## WHAT TO WORK ON
(1) How would you translate this sentence from the study guide on sampling distributions into Spanish: "All of these sample means together are called a sampling distribution."?
(2) Can you resume the study guide on sampling distributions right after its final sentence and keep writing?

## SOURCE DOCUMENT

________________________________________

MA121 Study Guide: Unit 3: Sampling Distributions

Unit 3: Sampling Distributions

3a. Apply the Central Limit Theorem to approximate sampling distributions

What is the definition of the sampling distribution of a mean?
What is the definition of the Central Limit Theorem?
When can the Central Limit Theorem be applied?

Think again about the difference between sample and population statistics. When you take a sample from a population and measure its sample mean, then take a second sample and measure its mean, and keep going, the set of sample means will have its own distribution. All of these sample means together are called a sampling distribution.

The Central Limit Theorem states that if the original population had a normal distribution, or the sample size is sufficiently large (n=30 as a rule of thumb, but it can be a bit lower if the original population is close to normal), then the sample means themselves will be normally distributed, with a mean $\mu_{\bar{x}}\approx \mu_{x}$ and standard deviation of $\sigma_{\bar{x}}\approx\frac{\sigma_{x}}{\sqrt{n}}$ . We often call this standard deviation the standard error.

The Central Limit Theorem can be applied when the sample size is large (generally greater than 30), or when the underlying distribution is normally distributed.

Review

To review, see:

3b. Describe the role of sampling distributions in inferential statistics

How does finding probabilities differ for a normal random variable versus the sampling distribution?
What is the standard error of the mean?

There is a subtle difference between the probabilities we are finding now and those we were seeing at the end of Unit 2. When we learned about probabilities from normal distributions, we solved problems such as: if the population has a mean and standard deviation of 10 and 2, respectively, find the probability that a random variable will have a value between 11 and 14.

The difference here is subtle but important: if the population has a mean and standard deviation of 10 and 2, respectively, find the probability that the mean of a sample of 10 taken from this population will be between 11 and 14.

________________________________________

## INFORMATION
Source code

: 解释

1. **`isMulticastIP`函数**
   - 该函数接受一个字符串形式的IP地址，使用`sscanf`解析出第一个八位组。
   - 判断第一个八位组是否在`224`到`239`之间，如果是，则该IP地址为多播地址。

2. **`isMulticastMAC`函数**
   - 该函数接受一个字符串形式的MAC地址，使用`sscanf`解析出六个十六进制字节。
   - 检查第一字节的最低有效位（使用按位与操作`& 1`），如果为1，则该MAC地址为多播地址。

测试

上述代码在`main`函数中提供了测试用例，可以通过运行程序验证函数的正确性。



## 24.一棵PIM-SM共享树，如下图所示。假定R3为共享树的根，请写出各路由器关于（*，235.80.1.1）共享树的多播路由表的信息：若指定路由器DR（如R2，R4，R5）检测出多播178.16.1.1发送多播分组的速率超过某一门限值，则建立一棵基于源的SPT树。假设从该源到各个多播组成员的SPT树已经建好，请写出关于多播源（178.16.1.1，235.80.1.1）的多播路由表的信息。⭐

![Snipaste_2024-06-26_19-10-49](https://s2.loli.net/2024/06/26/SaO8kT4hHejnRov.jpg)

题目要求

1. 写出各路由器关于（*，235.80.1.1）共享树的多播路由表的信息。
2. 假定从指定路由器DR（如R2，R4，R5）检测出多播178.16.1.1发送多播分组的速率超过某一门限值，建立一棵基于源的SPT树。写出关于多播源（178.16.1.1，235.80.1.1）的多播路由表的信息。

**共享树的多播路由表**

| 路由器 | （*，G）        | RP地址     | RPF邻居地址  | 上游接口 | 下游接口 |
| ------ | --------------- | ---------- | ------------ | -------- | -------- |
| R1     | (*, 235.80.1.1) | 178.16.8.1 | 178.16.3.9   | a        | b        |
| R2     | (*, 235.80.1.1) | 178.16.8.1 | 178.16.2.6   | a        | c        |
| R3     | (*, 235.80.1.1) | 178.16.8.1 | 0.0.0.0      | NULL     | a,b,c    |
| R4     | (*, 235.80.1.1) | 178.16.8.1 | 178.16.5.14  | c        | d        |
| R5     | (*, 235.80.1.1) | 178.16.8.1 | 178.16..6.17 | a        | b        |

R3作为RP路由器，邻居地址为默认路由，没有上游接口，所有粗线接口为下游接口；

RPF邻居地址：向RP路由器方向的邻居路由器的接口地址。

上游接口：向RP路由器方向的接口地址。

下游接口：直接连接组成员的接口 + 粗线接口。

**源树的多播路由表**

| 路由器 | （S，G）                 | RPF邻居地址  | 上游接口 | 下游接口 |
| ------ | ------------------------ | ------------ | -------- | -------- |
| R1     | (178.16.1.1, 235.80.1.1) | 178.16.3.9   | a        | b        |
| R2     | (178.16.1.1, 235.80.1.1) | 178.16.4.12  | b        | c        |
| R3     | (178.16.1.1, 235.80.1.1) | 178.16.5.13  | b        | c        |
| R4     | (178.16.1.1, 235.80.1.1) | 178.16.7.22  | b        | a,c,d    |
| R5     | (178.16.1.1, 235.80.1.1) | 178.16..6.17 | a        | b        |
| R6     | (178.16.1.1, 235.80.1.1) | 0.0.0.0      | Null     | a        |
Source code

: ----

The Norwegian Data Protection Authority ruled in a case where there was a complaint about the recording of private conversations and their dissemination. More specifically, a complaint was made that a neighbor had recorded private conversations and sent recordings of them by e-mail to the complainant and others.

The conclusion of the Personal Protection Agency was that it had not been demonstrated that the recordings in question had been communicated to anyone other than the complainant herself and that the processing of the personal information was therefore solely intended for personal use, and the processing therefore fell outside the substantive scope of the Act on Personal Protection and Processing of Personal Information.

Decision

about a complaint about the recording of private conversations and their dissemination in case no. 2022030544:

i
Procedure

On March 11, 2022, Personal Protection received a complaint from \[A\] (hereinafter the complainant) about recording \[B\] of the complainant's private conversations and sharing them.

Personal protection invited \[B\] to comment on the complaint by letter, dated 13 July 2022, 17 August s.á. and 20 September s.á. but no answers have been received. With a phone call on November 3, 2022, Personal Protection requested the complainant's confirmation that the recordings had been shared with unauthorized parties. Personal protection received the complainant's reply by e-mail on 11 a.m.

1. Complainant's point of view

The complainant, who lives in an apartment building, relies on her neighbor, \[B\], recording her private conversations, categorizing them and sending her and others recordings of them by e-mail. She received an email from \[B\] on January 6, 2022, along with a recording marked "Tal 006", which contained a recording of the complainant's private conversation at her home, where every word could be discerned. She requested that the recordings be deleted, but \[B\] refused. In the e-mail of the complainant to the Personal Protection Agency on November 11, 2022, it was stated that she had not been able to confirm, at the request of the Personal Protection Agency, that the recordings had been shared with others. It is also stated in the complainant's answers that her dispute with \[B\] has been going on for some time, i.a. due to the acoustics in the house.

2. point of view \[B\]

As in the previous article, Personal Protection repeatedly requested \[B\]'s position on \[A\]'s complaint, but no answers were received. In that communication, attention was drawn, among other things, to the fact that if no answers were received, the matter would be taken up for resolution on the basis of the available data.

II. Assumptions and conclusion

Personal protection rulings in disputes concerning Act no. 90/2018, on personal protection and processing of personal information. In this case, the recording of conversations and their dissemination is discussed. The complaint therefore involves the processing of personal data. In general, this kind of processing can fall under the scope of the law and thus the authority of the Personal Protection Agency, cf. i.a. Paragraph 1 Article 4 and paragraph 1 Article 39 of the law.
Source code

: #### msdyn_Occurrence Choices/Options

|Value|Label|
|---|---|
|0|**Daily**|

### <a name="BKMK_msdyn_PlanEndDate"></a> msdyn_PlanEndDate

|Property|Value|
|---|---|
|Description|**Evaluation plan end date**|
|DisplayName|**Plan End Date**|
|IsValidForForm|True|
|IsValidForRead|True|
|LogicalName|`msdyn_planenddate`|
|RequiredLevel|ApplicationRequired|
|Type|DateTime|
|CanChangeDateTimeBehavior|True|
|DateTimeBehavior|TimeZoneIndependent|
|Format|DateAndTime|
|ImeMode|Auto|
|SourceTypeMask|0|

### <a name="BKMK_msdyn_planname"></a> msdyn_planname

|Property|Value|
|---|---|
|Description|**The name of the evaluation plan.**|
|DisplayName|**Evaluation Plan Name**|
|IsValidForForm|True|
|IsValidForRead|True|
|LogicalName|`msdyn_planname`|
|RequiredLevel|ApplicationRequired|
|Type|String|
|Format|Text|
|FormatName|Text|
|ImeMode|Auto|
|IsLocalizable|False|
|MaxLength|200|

________________________________________

## ANSWERS TO THE EXERCISES
(1) Todas estas medias muestrales juntas se denominan distribución muestral.

(2)
Another way to think of this is that earlier, you were working with a sample size of n=1, so the above equation for standard error is the same as the population standard deviation since you are dividing by one. So you still find the z-score, but rather than divide by σ, you must divide by (σ/n). The rest of the process is the same: taking those z-scores and using the tables or technology to find the appropriate areas under the curve.

The standard error of the mean is the standard deviation of the sampling distribution of the mean. So, if you have a normal distribution, your sample mean will likely be within this standard error of the population mean.

Review

To review, see:

The Sampling Distribution of a Sample Mean

3c. Interpret a probability distribution for the mean of a discrete variable

What is the mean of a discrete variable, and how is it similar/different from the mean of a set of numbers?
How can you create a probability distribution graph for the means of a discrete variable?

The mean of a discrete random variable (also known as the expected value) is equal to the mean of a set of numbers that comes directly from that discrete distribution. Of course, this assumes no randomness, so the two numbers might be slightly different. Take a very simple discrete distribution: P(X=0)=0.5, P(X=1)=0.2, P(X=5)=0.3. By the rules for the mean of a discrete distribution (see resources below), the mean would be 0.5(0)+0.2(1)+0.3(5)=1.7.

Now, let's take 10 numbers that perfectly represent this distribution: 0, 0, 0, 0, 0, 1, 1, 5, 5, 5. The sum is 17 and 17/10=1.7. So, we get the same number from taking the mean of the distribution versus the mean of numbers from that distribution. Of course, suppose we truly sample from the above distribution. In that case, we will not get those 10 exact numbers because of randomness, so taking the mean of 10 numbers drawn randomly from that distribution will not be exactly 1.7.

We discussed the probability distribution of the means for the averages of the numbers 1, 2, and 3 picked with replacement, two at a time. That graph is shown below.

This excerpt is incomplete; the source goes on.